= Chancellor of Justice =

The Chancellor of Justice is a government official found in some northern European countries, broadly responsible for supervising the lawfulness of government actions.

== History ==
In 1713, the Swedish King Charles XII, preoccupied with fighting the Great Northern War, was residing in Bendery and had not set foot in Sweden in over a decade. In order to re-establish the domestic administration, which had fallen into disarray, he instituted the office of His Majesty's Supreme Ombudsman, which soon became the Chancellor of Justice. The office commenced operation on October 23, 1714, and the role of the official was to ensure that judges and public officials acted in accordance with the laws, proficiently discharged their tasks, and if not he could initiate legal proceedings for dereliction of duty. This was the origin of the ombudsman institution in Sweden.

The current name was adopted in 1719, by the Instrument of Government of the same year. The Chancellor acted only on behalf of the royal government. In the Instrument of Government of 1809, a counterpart to act on the behalf of Parliament was instituted as the Parliamentary Ombudsman.

==Duties==
The duties of the Chancellor of Justice may include to:
- be the Government's counsellor in legal matters;
- be the State's representative in trials and other legal disputes;
- receive complaints and claims for damages made against the State and decide on financial compensation for such damages;
- act as ombudsman in the supervision of the authorities and the civil servants, and to take action in cases of abuse;
- ensure that the limits of the freedom of the press and other media are not transgressed and to act as the only public prosecutor in cases regarding offences against the freedom of the press and other media;
- act as the guardian for the protection of privacy.

== Sweden ==

In Sweden, the Chancellor of Justice (Justitiekanslern) is a government official charged with representing the Swedish government in various legal matters as the government's ombudsman. The Chancellor is appointed by the Government of Sweden and serves at the pleasure of the cabinet without belonging to the spoils system, the longest term in office thus far having been 22 years. The present Chancellor of Justice is Thomas Bull, who entered office on March 1 2025.

==Finland==

The Chancellor of Justice of Finland (Oikeuskansleri, Justitiekanslern) is a Finnish government official who supervises authorities' (such as cabinet ministers and other public officials) compliance with the law and advances legal protection for Finnish citizens. The Chancellor investigates complaints against authorities' activities and may also start an investigation on his own initiative. The Chancellor attends cabinet meetings as a non-voting member to ensure that legal procedures and regulations are followed. The Chancellor has wide-ranging powers of oversight, investigation and prosecution.

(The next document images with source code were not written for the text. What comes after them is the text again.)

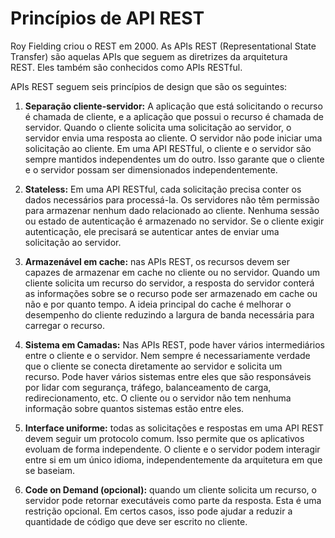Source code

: # Princípios de API REST

Roy Fielding criou o REST em 2000. As APIs REST (Representational State Transfer) são aquelas APIs que seguem as diretrizes da arquitetura REST. Eles também são conhecidos como APIs RESTful.

APIs REST seguem seis princípios de design que são os seguintes:

1.  **Separação cliente-servidor:** A aplicação que está solicitando o recurso é chamada de cliente, e a aplicação que possui o recurso é chamada de servidor. Quando o cliente solicita uma solicitação ao servidor, o servidor envia uma resposta ao cliente. O servidor não pode iniciar uma solicitação ao cliente. Em uma API RESTful, o cliente e o servidor são sempre mantidos independentes um do outro. Isso garante que o cliente e o servidor possam ser dimensionados independentemente.
    
2.  **Stateless:** Em uma API RESTful, cada solicitação precisa conter os dados necessários para processá-la. Os servidores não têm permissão para armazenar nenhum dado relacionado ao cliente. Nenhuma sessão ou estado de autenticação é armazenado no servidor. Se o cliente exigir autenticação, ele precisará se autenticar antes de enviar uma solicitação ao servidor.
    
3.  **Armazenável em cache:** nas APIs REST, os recursos devem ser capazes de armazenar em cache no cliente ou no servidor. Quando um cliente solicita um recurso do servidor, a resposta do servidor conterá as informações sobre se o recurso pode ser armazenado em cache ou não e por quanto tempo. A ideia principal do cache é melhorar o desempenho do cliente reduzindo a largura de banda necessária para carregar o recurso.
    
4.  **Sistema em Camadas:** Nas APIs REST, pode haver vários intermediários entre o cliente e o servidor. Nem sempre é necessariamente verdade que o cliente se conecta diretamente ao servidor e solicita um recurso. Pode haver vários sistemas entre eles que são responsáveis ​​por lidar com segurança, tráfego, balanceamento de carga, redirecionamento, etc. O cliente ou o servidor não tem nenhuma informação sobre quantos sistemas estão entre eles.
    
5.  **Interface uniforme:** todas as solicitações e respostas em uma API REST devem seguir um protocolo comum. Isso permite que os aplicativos evoluam de forma independente. O cliente e o servidor podem interagir entre si em um único idioma, independentemente da arquitetura em que se baseiam.
    
6.  **Code on Demand (opcional):** quando um cliente solicita um recurso, o servidor pode retornar executáveis ​​como parte da resposta. Esta é uma restrição opcional. Em certos casos, isso pode ajudar a reduzir a quantidade de código que deve ser escrito no cliente.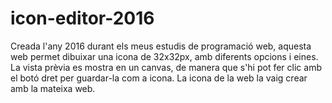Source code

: # icon-editor-2016
[//]: # (Description)
Creada l'any 2016 durant els meus estudis de programació web, aquesta web permet dibuixar una icona de 32x32px, amb diferents opcions i eines. La vista prèvia es mostra en un canvas, de manera que s'hi pot fer clic amb el botó dret per guardar-la com a icona. La icona de la web la vaig crear amb la mateixa web.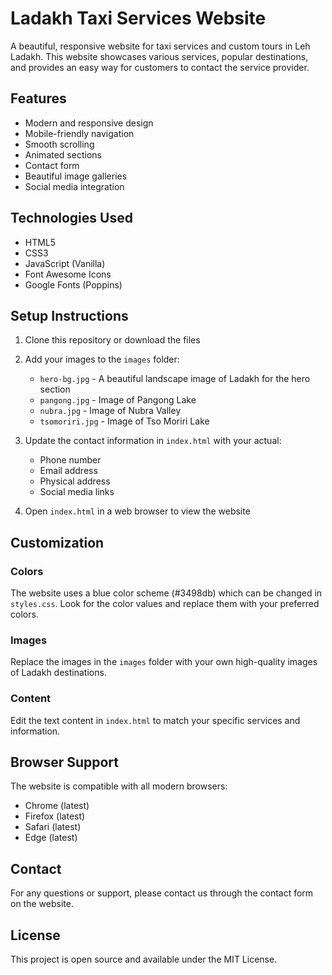 # Ladakh Taxi Services Website

A beautiful, responsive website for taxi services and custom tours in Leh Ladakh. This website showcases various services, popular destinations, and provides an easy way for customers to contact the service provider.

## Features

- Modern and responsive design
- Mobile-friendly navigation
- Smooth scrolling
- Animated sections
- Contact form
- Beautiful image galleries
- Social media integration

## Technologies Used

- HTML5
- CSS3
- JavaScript (Vanilla)
- Font Awesome Icons
- Google Fonts (Poppins)

## Setup Instructions

1. Clone this repository or download the files
2. Add your images to the `images` folder:

   - `hero-bg.jpg` - A beautiful landscape image of Ladakh for the hero section
   - `pangong.jpg` - Image of Pangong Lake
   - `nubra.jpg` - Image of Nubra Valley
   - `tsomoriri.jpg` - Image of Tso Moriri Lake

3. Update the contact information in `index.html` with your actual:

   - Phone number
   - Email address
   - Physical address
   - Social media links

4. Open `index.html` in a web browser to view the website

## Customization

### Colors

The website uses a blue color scheme (#3498db) which can be changed in `styles.css`. Look for the color values and replace them with your preferred colors.

### Images

Replace the images in the `images` folder with your own high-quality images of Ladakh destinations.

### Content

Edit the text content in `index.html` to match your specific services and information.

## Browser Support

The website is compatible with all modern browsers:

- Chrome (latest)
- Firefox (latest)
- Safari (latest)
- Edge (latest)

## Contact

For any questions or support, please contact us through the contact form on the website.

## License

This project is open source and available under the MIT License.
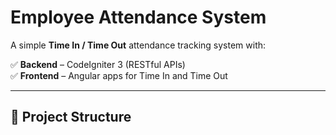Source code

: # Employee Attendance System

A simple **Time In / Time Out** attendance tracking system with:

✅ **Backend** – CodeIgniter 3 (RESTful APIs)  
✅ **Frontend** – Angular apps for Time In and Time Out

---

## 📁 Project Structure

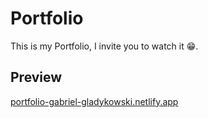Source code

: # Portfolio

This is my Portfolio, I invite you to watch it 😁.

## Preview

[portfolio-gabriel-gladykowski.netlify.app](https://portfolio-gabriel-gladykowski.netlify.app)
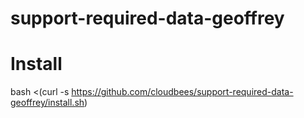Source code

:# support-required-data-geoffrey

# Install

bash <(curl -s https://github.com/cloudbees/support-required-data-geoffrey/install.sh)
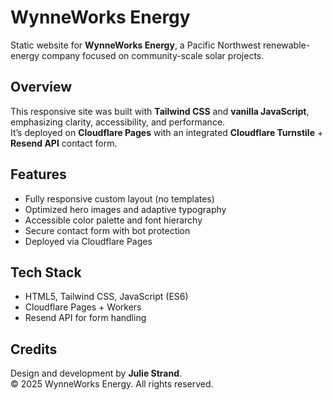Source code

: # WynneWorks Energy

Static website for **WynneWorks Energy**, a Pacific Northwest renewable-energy company focused on community-scale solar projects.

## Overview
This responsive site was built with **Tailwind CSS** and **vanilla JavaScript**, emphasizing clarity, accessibility, and performance.  
It’s deployed on **Cloudflare Pages** with an integrated **Cloudflare Turnstile** + **Resend API** contact form.

## Features
- Fully responsive custom layout (no templates)
- Optimized hero images and adaptive typography
- Accessible color palette and font hierarchy
- Secure contact form with bot protection
- Deployed via Cloudflare Pages

## Tech Stack
- HTML5, Tailwind CSS, JavaScript (ES6)
- Cloudflare Pages + Workers
- Resend API for form handling

## Credits
Design and development by **Julie Strand**.  
© 2025 WynneWorks Energy. All rights reserved.
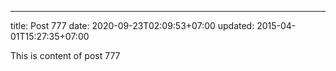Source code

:---
title: Post 777
date: 2020-09-23T02:09:53+07:00
updated: 2015-04-01T15:27:35+07:00

This is content of post 777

The Chancellor (and Deputy) is appointed by the President of Finland. The Chancellor is appointed for life, but is required to retire at the age of 68, in line with all other Finnish civil servants. The Chancellor of Justice from 2018 will be Tuomas Pöysti, LL.D., replacing Jaakko Jonkka, LL.D.

== Estonia ==

The Estonian Chancellor of Justice (Õiguskantsler) is an independent supervisor of the basic principles of the Constitution of Estonia and the protector of individual rights. The institution seeks to ensure that authorities fulfil the obligations deriving from the principles of the rule of law and protection of human and social rights, human dignity, freedom, equality and democracy. The Chancellor of Justice is appointed to office by the Riigikogu (parliament) on the proposal of the President for a seven-year term. The Current Chancellor of Justice is Ülle Madise, who has been in office since 2015.